After a little stoat carrying a lizard in its mouth skittered across the planks past our feet at The Great Shorelands Preserve, we saw Sandhill Cranes, Ring-Necked Pheasant, Long-Billed Curlew, Eared Grebe, Forster’s Tern, Mallard, and Kestrel. Singing Western Meadowlarks were ubitquitous in the grasses, as were diverse sparrows and swallows. White-Faced Ibis groups flew by overhead. Canada Geese were plentiful, as they were in all the preserves we visited.
That afternoon, at the Farmington Bay Waterfowl Management Area, Western Grebes floated idly beneath a very successful Great Blue Heron rookery construction. White Pelicans, Forster’s Tern, Franklin’s Gull, Green Heron, American Coots, Avocet, White-Faced Ibis, and Eared Grebes rested on mud banks. Grass-loving songbirds, swallows, warblers and more abounded along the many paths and ponds this preserve boasts. Paths in fact meander far out into the marshes; we saw huge flocks of American Wigeon, Green-Winged Teal, and other ducks in the distance. Several fabulous white-morph Northern Harriers hunted here.
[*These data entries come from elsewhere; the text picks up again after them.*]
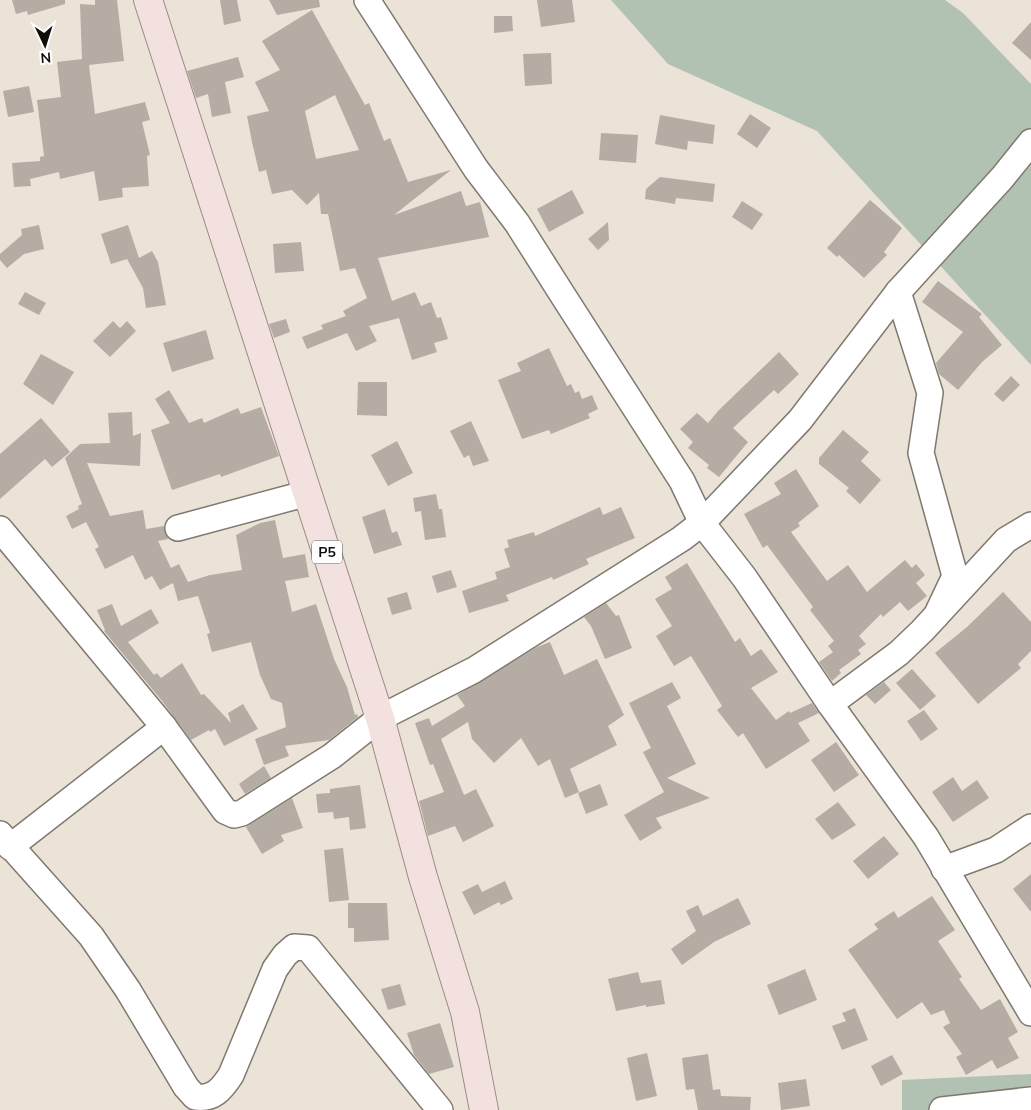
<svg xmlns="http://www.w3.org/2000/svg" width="1031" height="1110" viewBox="0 0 1031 1110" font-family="Mulish,sans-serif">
  <rect width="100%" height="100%" fill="#ebe2d8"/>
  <g fill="#b2c2b2">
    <polygon points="611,0 945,0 963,13 1031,84 1031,365 817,131 668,64"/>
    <polygon points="1031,1074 1031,1110 902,1110 902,1080"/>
  </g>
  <g fill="#b5ada4" fill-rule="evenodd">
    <polygon points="12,0 65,0 65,4 28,15 27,11 16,14"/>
    <polygon points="95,0 117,0 124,61 89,65 95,114 145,102 150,120 142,122 150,155 147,156 149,186 122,188 123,197 99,201 94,171 60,179 59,172 30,179 31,186 14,187 12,163 40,161 40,157 44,156 37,100 61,97 57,62 82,59 80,4 95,5"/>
    <polygon points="220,0 237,0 241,21 224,25"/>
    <polygon points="269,0 319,0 320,7 277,15"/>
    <polygon points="537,0 572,0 575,22 541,27"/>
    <path d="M 312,10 L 365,105 L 369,103 L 384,141 L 390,138 L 408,182 L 451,170 L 394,215 L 461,191 L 466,206 L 480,202 L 489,237 L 378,258 L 392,301 L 415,292 L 421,306 L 431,302 L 437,318 L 441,317 L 448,339 L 434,343 L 437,352 L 412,360 L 399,318 L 369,326 L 377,341 L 356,351 L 347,333 L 307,349 L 302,337 L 323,329 L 321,325 L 346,316 L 343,311 L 367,298 L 355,268 L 340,271 L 328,214 L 321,214 L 319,193 L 307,205 L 292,190 L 272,194 L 266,170 L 259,172 L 252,142 L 247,116 L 269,111 L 255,82 L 280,70 L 262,41 ZM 335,95 L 359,150 L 316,159 L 305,111 Z"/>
    <polygon points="494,16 512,16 513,31 494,33"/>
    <polygon points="1031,22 1031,60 1012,43"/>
    <polygon points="551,53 552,84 525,86 523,54"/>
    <polygon points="238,57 244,77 225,82 231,113 212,117 208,94 196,98 187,71"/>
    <polygon points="29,86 34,112 8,117 3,91"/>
    <polygon points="750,114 771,128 757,148 737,134"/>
    <polygon points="660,115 715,125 713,144 688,141 687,150 655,144"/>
    <polygon points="601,133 638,135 636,163 599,160"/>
    <polygon points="660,177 715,184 713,202 676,198 675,204 645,199 646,189"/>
    <polygon points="572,190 584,213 549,232 537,209"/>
    <polygon points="870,200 902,228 884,252 887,255 864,278 839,255 837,257 827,248"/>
    <polygon points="742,201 763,214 752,230 732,217"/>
    <polygon points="608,222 609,240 598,250 588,239"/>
    <polygon points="39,225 44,249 24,254 7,268 0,260 0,254 22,235 21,229"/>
    <polygon points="128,225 139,258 152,251 158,262 166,305 146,308 143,288 127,259 111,264 101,234"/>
    <polygon points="301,242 304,271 275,273 273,244"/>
    <polygon points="938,281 982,314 979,317 1002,345 982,362 958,390 939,374 936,363 963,332 922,302"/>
    <polygon points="25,292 46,303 39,315 18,304"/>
    <polygon points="286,319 290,332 274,338 269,324"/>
    <polygon points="113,321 120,328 127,321 136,331 110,357 93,341"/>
    <polygon points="206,330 214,359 172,372 163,343"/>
    <polygon points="549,348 567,386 571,384 575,393 579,391 582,399 592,395 598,409 588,414 590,418 551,434 549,430 522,439 498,380 521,371 517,363"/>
    <polygon points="779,352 799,374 778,394 774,390 733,428 748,442 719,477 707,468 709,465 688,448 693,442 680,429 697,413 708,423 719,410"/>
    <polygon points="41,354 74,372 53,405 23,384"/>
    <polygon points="1011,376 1020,385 1003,402 994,394"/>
    <polygon points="358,382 387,382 387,416 357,415"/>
    <polygon points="169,390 189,423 202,418 204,423 238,408 241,414 261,407 279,456 221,477 220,474 172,490 151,430 170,423 155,399"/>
    <polygon points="132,412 133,436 141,433 140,466 87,463 110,516 143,510 146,529 164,526 168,539 158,541 171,568 179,564 188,582 210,575 242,570 236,535 260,523 275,520 283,558 305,554 309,577 285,581 292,612 316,604 334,659 347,687 355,715 357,714 358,717 329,740 285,746 289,756 264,765 255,739 286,727 282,703 271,699 260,675 251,642 212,652 207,634 210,633 198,596 178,601 173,583 160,590 152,576 145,580 133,555 105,569 95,549 99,547 86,522 72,529 66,516 79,509 78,506 82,504 65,458 80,444 110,443 108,413"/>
    <polygon points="41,418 70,452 52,467 45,459 0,499 0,454"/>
    <polygon points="471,421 489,461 473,466 469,455 464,458 450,431"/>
    <polygon points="843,430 869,452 861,461 881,480 860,504 846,491 849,488 819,464 819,458"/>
    <polygon points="397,441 413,473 388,486 371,455"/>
    <polygon points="796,469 819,506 798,523 800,526 791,532 827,581 848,565 867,592 905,560 912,568 916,564 925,575 916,583 927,596 908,611 900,602 883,617 881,614 859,636 866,644 858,650 861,654 839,670 841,673 832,681 819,662 833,652 828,646 834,641 810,610 813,607 767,545 763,548 744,514 781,494 774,483"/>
    <polygon points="436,494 439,509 442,509 446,537 425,540 421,511 415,512 413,498"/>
    <polygon points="600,507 603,515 621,507 635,538 586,559 589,564 553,580 552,577 506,595 509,601 469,613 462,591 497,579 495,572 510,567 504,549 509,547 507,540 534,532 535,536"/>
    <polygon points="385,509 392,533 397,531 402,545 374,554 362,517"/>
    <polygon points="687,563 735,642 740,638 751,656 761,649 778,672 751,688 776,720 789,711 790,713 812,703 819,713 798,723 810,741 766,769 743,733 738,737 717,710 722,706 691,656 674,666 656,636 672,626 655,599 672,589 665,577"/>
    <polygon points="451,570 457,587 437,593 432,576"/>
    <polygon points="407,592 412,609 392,615 387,598"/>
    <polygon points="1003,592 1031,622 1031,651 1018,664 1021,668 978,704 935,653 967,627"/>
    <polygon points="606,603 616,616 619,615 632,648 605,659 591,626 584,617"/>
    <polygon points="112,604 121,626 151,609 159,623 128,642 154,675 157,673 161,678 182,663 201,695 204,694 231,723 228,713 243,704 258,729 224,746 215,729 210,732 209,730 191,740 162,701 104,631 105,630 97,610"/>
    <polygon points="550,642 564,675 597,659 624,715 608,726 617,745 570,769 579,792 565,798 550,759 538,766 521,738 494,763 472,739 468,722 441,739 464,795 476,789 494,826 463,842 455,826 428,836 419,801 444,792 433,764 430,765 415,723 429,718 432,726 465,706 457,695 537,647"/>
    <polygon points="912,669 936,696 920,710 896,683"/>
    <polygon points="672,682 681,698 667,706 696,764 667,778 710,798 656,818 662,828 640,841 624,815 664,792 643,752 651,748 629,703"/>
    <polygon points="884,682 891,690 875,704 866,695"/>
    <polygon points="924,710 938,729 921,741 907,721"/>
    <polygon points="836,742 859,775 834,792 811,760"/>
    <polygon points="264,766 271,778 245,794 239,784"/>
    <polygon points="953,777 962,791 977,780 989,798 953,822 932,792"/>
    <polygon points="600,784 608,805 586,814 578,793"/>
    <polygon points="360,785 366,828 350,830 349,817 334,819 333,812 318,813 316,794 330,793 330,789"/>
    <polygon points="292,798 303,828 281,835 284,841 262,854 246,827"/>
    <polygon points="838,802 856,825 832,840 815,819"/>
    <polygon points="884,836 899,854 868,879 853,861"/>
    <polygon points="343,848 349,900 329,902 324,850"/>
    <polygon points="1031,874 1031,912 1013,889"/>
    <polygon points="505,881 513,899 501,905 499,902 474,915 462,892 478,884 482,892"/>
    <polygon points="932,896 955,930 938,941 962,977 959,979 981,1010 1000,999 1018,1032 1008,1038 1019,1058 997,1069 992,1060 966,1075 956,1057 962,1054 943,1027 950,1023 944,1010 931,1015 922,1002 897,1019 848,950 878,929 874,924 894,911 898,918"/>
    <polygon points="738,898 751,924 714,942 682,965 671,949 696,931 686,911 698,905 703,916"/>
    <polygon points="348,903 387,903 389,940 354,942 354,928 348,928"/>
    <polygon points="805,969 817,1000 779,1015 767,985"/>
    <polygon points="638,972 641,983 661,980 665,1004 646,1007 646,1005 616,1011 608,979"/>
    <polygon points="400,984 406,1005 388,1010 381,989"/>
    <polygon points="855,1008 868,1040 842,1050 832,1026 846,1021 842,1013"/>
    <polygon points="440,1023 454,1067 429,1074 414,1055 407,1033"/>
    <polygon points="647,1053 657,1096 636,1101 627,1058"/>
    <polygon points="708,1054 713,1090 720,1089 721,1096 751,1097 750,1110 698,1110 694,1089 686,1090 682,1058"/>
    <polygon points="892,1055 903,1074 881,1086 871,1066"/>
    <polygon points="806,1079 810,1106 781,1110 778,1083"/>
  </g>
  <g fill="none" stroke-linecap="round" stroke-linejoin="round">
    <defs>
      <g id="minor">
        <polyline points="367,0 476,169 517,223 562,294 682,481 702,523 744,577 830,704 926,837 1031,1013"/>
        <polyline points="898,292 930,393 921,453 955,576 936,616"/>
        <polyline points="178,528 308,493"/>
        <polyline points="0,529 164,727 225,811 234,815 242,813 332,756 380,718 474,670 681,539 702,523 800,420 898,292 1002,178 1031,142"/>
        <polyline points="830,704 899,653 922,631 1006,540 1031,525"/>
        <path d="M 0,834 L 91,936 L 128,990 L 186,1087 L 195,1097 C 213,1100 222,1089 231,1075 L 275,969 L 285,955 L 294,947 L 308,948 L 440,1110"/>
        <polyline points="10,847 164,727"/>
        <polyline points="944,869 996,850 1031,827"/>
        <polyline points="942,1110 1031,1100"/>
      </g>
      <polyline id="major" points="148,0 380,718 423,877 465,1012 484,1110"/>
    </defs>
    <use href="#minor" stroke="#807970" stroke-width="28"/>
    <use href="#major" stroke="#9e8986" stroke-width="30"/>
    <use href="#minor" stroke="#fff" stroke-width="25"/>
    <use href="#major" stroke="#f3e1df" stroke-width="28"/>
  </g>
  <g text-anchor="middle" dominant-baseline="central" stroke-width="5" stroke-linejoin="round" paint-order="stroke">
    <rect fill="#fff" stroke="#575553" stroke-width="1" x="312" y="540.5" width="30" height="23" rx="4"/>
    <g font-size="14" font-weight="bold" fill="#0f0c09">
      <text x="327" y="552">P5</text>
    </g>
  </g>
  <g transform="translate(45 45) rotate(176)" stroke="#ffffff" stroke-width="4" paint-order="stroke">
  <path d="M0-4L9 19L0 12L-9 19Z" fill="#0f0c09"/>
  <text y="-8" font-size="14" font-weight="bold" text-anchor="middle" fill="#0f0c09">N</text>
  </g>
</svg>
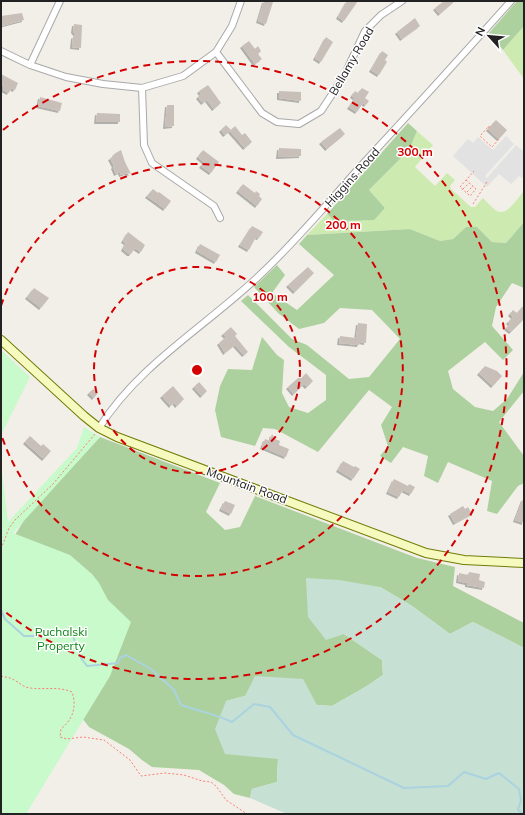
<svg xmlns="http://www.w3.org/2000/svg" width="525" height="815" viewBox="0 0 525 815" font-family="Mulish,sans-serif">
  <style>
    .grass { fill: #cdebb0 }
    .forest { fill: #add19e }
    .wetland { fill: #c6e0d4 }
    .park { fill: #c8facc }
    .parking { fill: #e2e2e2 }
    .lines { fill: none; stroke-linecap: round; stroke-linejoin: round }
    .stream { stroke: #aad3df; stroke-width: 2 }
    .building { fill: #c7bfb8; filter: url(#shadow) }
    .street-casing { stroke: #a9a9a9; stroke-width: 8 }
    .secondary-casing { stroke: #707d05; stroke-width: 10 }
    .path { stroke: #fa8072; stroke-width: 1; stroke-dasharray: 2 2; stroke-linecap: butt }
    .street { stroke: #fff; stroke-width: 6 }
    .secondary { stroke: #f7fabf; stroke-width: 8 }
    .ring { fill: none; stroke: #d40000; stroke-width: 2; stroke-dasharray: 7 5 }
    .labels { text-anchor: middle; dominant-baseline: central; stroke-width: 3; stroke-linejoin: round; paint-order: stroke }
    .street-label { font-size: 12px; fill: #222; stroke: #fff }
    .park-label { font-size: 12px; fill: #0c8416; stroke: #fff }
    .centre { fill: #d40000; stroke: #fff; stroke-width: 2 }
    .ring-label { font-size: 12px; text-anchor: middle; font-weight: bold; fill: #d40000; stroke: #fff; stroke-width: 3; stroke-linejoin: round; paint-order: stroke }
  </style>
  <defs>
    <filter id="shadow"><feDropShadow dx="-2" dy="2" stdDeviation="0" flood-color="#0004"/></filter>
  </defs>
  <rect width="100%" height="100%" fill="#f2efe9"/>
  <path class="grass" d="M524 26V79L503 50Z
    M417 131 433 145 415 167 435 186 447 173 455 180 450 186 451 189 471 207H475L483 198C487 202 492 208 497 211 507 217 518 197 524 191V222L506 243 492 242 477 227H466L453 239 440 241 410 229 307 235 327 214 335 221 374 219 385 208 369 190 409 150Z"/>
  <path class="forest" d="M517 1H524V26L503 50 489 33Z
    M408 123 417 131 409 150 369 190 385 208 374 220 335 221 327 214Z
    M524 222V288L512 283 496 307 492 326 513 350 503 360 485 342 448 371 453 389 475 407 493 411 507 399 524 372V391L499 422 524 456V483L518 486 497 514 487 511 492 481 448 462 438 483 424 476 428 456 403 447 391 463 380 456 388 446 381 425 392 407 369 390 318 452 275 429 263 428 255 446 221 437 215 410 220 386 228 369 252 370 262 337 277 355 284 360 282 393 289 407 308 413 326 400V375L289 347 241 301 248 295 292 339 307 345 349 379 369 377 400 339 372 310 340 308 324 323 299 329 278 313 254 287 277 265 285 275 272 293 297 310 334 275 299 244 307 235 410 229 440 241 453 239 466 227H477L492 242 506 243Z
    M100 437 220 483 206 512 225 530 240 527 255 496 417 558 455 567 453 586 524 623V648L473 622 450 634 412 606 380 587 344 634 382 660 383 675 367 686 332 706 317 705 245 696 226 701 278 758 277 782 252 789 250 798 234 794 224 785 199 770 152 767 142 760 129 749 89 727 78 713 15 535 26 517Z"/>
  <path class="wetland" d="M306 578 339 580 380 587 412 606 450 634 473 622 524 648V814H287L250 798 252 789 277 782 278 759 225 754 215 729 226 701 245 696 255 676 303 679 317 705 332 706 367 686 383 675 382 660 344 634 326 640 308 617Z"/>
  <path class="park" d="M1 350 30 377 1 435Z
    M84 427 100 437 13 533 70 555 92 574 99 583 108 600 131 622 110 676 26 814H1V463L8 522 77 448Z"/>
  <path class="parking" d="M506 136 514 144 485 176 487 178 516 145 524 152V176L522 178 519 176 511 184 499 174 487 187 453 156 468 139 473 143 478 137 493 150Z"/>
  <g class="lines">
    <path class="stream" d="M1 610 5 619 24 636H46L72 633 81 658 87 666 118 663 120 658 126 655 151 669 174 690 181 705C198 711 216 714 232 722L254 704 270 707 293 735 404 788 448 786 464 772 486 779 499 773 519 789 521 800 518 810 524 814"/>
  </g>
  <path class="building" d="M264 1 273 2 266 24 258 21Z
    M347 1H358L344 21 338 17Z
    M444 1H455L440 14 435 8Z
    M22 13 24 20 1 26V16Z
    M415 18 420 26 402 39 397 32Z
    M74 24 82 25 81 48 72 47 73 37 76 35 73 31Z
    M326 37 333 42 321 62 315 58Z
    M249 41 255 49 258 46 261 51 258 54 262 59 255 64 242 46Z
    M382 51 388 55 385 60 387 62 379 75 371 70Z
    M1 74 18 83 15 90 11 88 9 93 3 90 4 86 1 85Z
    M208 85 221 103 214 109 207 100 203 103 198 97 201 94 199 91Z
    M362 88 369 92 365 98 369 101 366 105 363 103 357 112 349 107 355 98 352 96 355 91 358 93Z
    M279 91 301 92V101L279 98Z
    M40 97 62 103 60 111 38 106Z
    M167 105H174V126L165 127Z
    M97 113 120 114V122H96Z
    M496 120 507 130 499 139 488 129Z
    M226 125 231 130 235 126 242 135 245 133 252 142 245 148 230 131 225 135 221 130Z
    M340 128 345 134 327 149 321 142Z
    M279 148 301 149V156L278 157Z
    M121 150 125 162 131 174 127 173 121 175 120 172 116 174 113 167 114 166 110 158 115 156 114 154Z
    M203 150 219 162 211 173 201 166 204 162 198 157Z
    M243 184 255 193 256 191 260 194 259 196 262 199 257 206 238 191Z
    M153 189 158 193 159 192 171 201 165 209 147 196Z
    M252 226 263 232 259 238 256 237 249 250 240 245Z
    M128 232 145 245 141 252 135 248 131 254H129L123 249 126 243 123 241Z
    M200 244 220 255 216 262 197 251Z
    M308 267 314 273 295 292 288 285Z
    M34 288 49 298 41 308 27 297Z
    M524 305V319L511 332 506 328 510 324 508 322 513 317 510 314 513 310 517 313Z
    M358 323 367 324 366 343 360 342 359 345 339 343 340 336 356 338Z
    M231 327 237 334 235 336 248 352 244 355 235 345 225 353 219 343 226 337 223 334Z
    M485 366 497 371 502 376 493 386 479 373Z
    M306 373 313 381 307 387 304 384 294 394 288 387 298 378H302Z
    M199 382 207 391 202 396 194 387Z
    M173 386 184 399 177 406 174 402 171 406 162 396Z
    M93 389 98 393 94 398 89 393Z
    M272 434 275 439 280 441 279 445 289 449 286 457 262 447 265 439 270 441Z
    M30 436 41 446 43 444 51 451 44 459 25 442Z
    M343 461 354 467 355 466 360 469 353 479 338 470Z
    M394 479 408 486 409 484 415 487 411 494 403 490 399 497 388 492Z
    M523 499H524V523L515 520Z
    M225 501 235 505 231 514 221 509Z
    M463 506 465 509 468 507 472 514 455 523 450 514Z
    M469 572 480 574 479 580 485 582 484 588 467 585V583L458 581 459 573 468 575Z"/>
  <g class="lines">
    <defs>
      <path id="street" d="M1 51 30 65 66 77 103 84 142 88 183 76 216 52 232 26 241 1
        M216 52 262 113 277 122 299 124 321 111 344 76 365 31 381 15 402 1
        M30 65 60 1
        M142 88 144 145 152 163 214 206 220 218
        M99 428C139 364 208 325 261 274 296 241 328 203 360 167 411 112 461 57 511 1"/>
      <path id="secondary" d="M1 340 84 416 99 428 117 437 426 553 464 560 524 563"/>
    </defs>
    <use href="#street" class="street-casing"/>
    <use href="#secondary" class="secondary-casing"/>
    <path class="path" d="M489 128V126L480 136 492 147 499 139
      M466 180 476 189 470 196 460 187 474 171
      M463 189 469 183
      M467 192 473 186
      M473 204 487 182
      M1 549 9 528 16 519 53 484 95 434
      M1 676C4 677 7 677 10 678 18 681 22 687 30 688 45 690 58 686 72 692 77 707 73 719 61 729L60 737 67 739 83 737 104 740 130 760 141 776 165 773 184 775 202 781 211 782 216 786 226 800 247 814"/>
    <use href="#street" class="street"/>
    <use href="#secondary" class="secondary"/>
  </g>
  <g class="ring">
    <circle cx="197" cy="370" r="103"/>
    <path d="M1 306A206 206 0 1 1 1 434"/>
    <path d="M3 130A309 309 0 1 1 3 610"/>
  </g>
  <g class="labels">
    <g class="street-label">
      <text transform="translate(351 61) rotate(-60)">Bellamy Road</text>
      <text transform="translate(352 177) rotate(-48)">Higgins Road</text>
      <text transform="translate(247 485) rotate(20)">Mountain Road</text>
    </g>
    <g class="park-label">
      <text x="61" y="631">Puchalski<tspan x="61" dy="14">Property</tspan></text>
    </g>
  </g>
  <circle cx="197" cy="370" r="6" class="centre"/>
  <g class="ring-label">
    <text x="415" y="156">300 m</text>
    <text x="343" y="229">200 m</text>
    <text x="270" y="301">100 m</text>
  </g>
  <rect width="525" height="815" fill="none" stroke="#222222" stroke-width="4"/>
  <g transform="translate(489 36) rotate(297)" stroke="#ffffff" stroke-width="3" paint-order="stroke">
  <path d="M0-3L7 15L0 10L-7 15Z" fill="#222222"/>
  <text y="-6" font-size="11" font-weight="bold" text-anchor="middle" fill="#222222">N</text>
  </g>
</svg>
One could walk for miles at this preserve, though on this warm afternoon, the wind came up, and birds hunkered down.
Finally, Antelope Island is a must-see. A state park, one reaches it by a causeway from Layton. The causeway’s length merits stops along the way. I thought I saw “sticks” far out in the water, for example, but when we stopped and I looked through my binoculars, I saw that they were hundreds and hundreds (thousands?) of Avocet feeding in the shallow water, spread out over a good half-mile. Close to the shore we saw Wilson’s Phalarope and Solitary Sandpiper.
Anderson Island has a touring road with hikes of varying distance from the road. A couple of the shortest walks lead to superb viewpoints out over Great Salt Lake to the mountains in the west, blued and blurred by distance. To the east, one sees Salt Lake City’s skyline, with its growing population’s exurbs and suburbs spreading north and south along the lakeshore. Above the city, the Wasatch Mountains rise. From the road or hiking trails one sees the island’s resident bison, as well as Long-Billed Curlew and other meadow-loving birds.
While I highly recommend a trip to Antelope Island for its birds and hiking, one must be braced for biting insects, at least on a warm May day. Bring and use the strongest Deet you have and wear a mosquito hat to protect yourself against…biting gnats. Seriously biting gnats! Without mosquito hats, with only Cutter’s insect repellent, we raced for high ridges with strong breezes and still returned home looking like we had chicken pox along our hat-rim lines, behind our ears, and on our necks. Eek! Strangely, the gnats were not that interested in our bare arms and legs; we only suffered a couple of bites there. Am guessing these particular biting gnats swarm to carbon dioxide exhalations. Despite the gnats, we loved our hike and saw lots of well-fed Violet-Green Swallows, Red-Tail Hawks, Song Sparrows, Common Ravens, and one singing Rock Wren. The views were stunning. A last lucky sighting was a porcupine curled up, napping, in tree branches, off the road as we left the island. Yes to Antelope Island, even with bugs!